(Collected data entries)
::::
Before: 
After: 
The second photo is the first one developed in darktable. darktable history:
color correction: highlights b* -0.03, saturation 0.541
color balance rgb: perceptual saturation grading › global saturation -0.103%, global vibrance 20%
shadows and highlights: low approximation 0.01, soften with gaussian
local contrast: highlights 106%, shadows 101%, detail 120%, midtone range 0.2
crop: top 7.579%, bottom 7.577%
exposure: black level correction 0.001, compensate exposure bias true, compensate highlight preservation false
::::
*EXERCISE TASK:* Reproduce the entire listing above, replacing "developed" with "processed" and leaving everything else unchanged.

*CORRECT RESPONSE:*
Before: 
After: 
The second photo is the first one processed in darktable. darktable history:
color correction: highlights b* -0.03, saturation 0.541
color balance rgb: perceptual saturation grading › global saturation -0.103%, global vibrance 20%
shadows and highlights: low approximation 0.01, soften with gaussian
local contrast: highlights 106%, shadows 101%, detail 120%, midtone range 0.2
crop: top 7.579%, bottom 7.577%
exposure: black level correction 0.001, compensate exposure bias true, compensate highlight preservation false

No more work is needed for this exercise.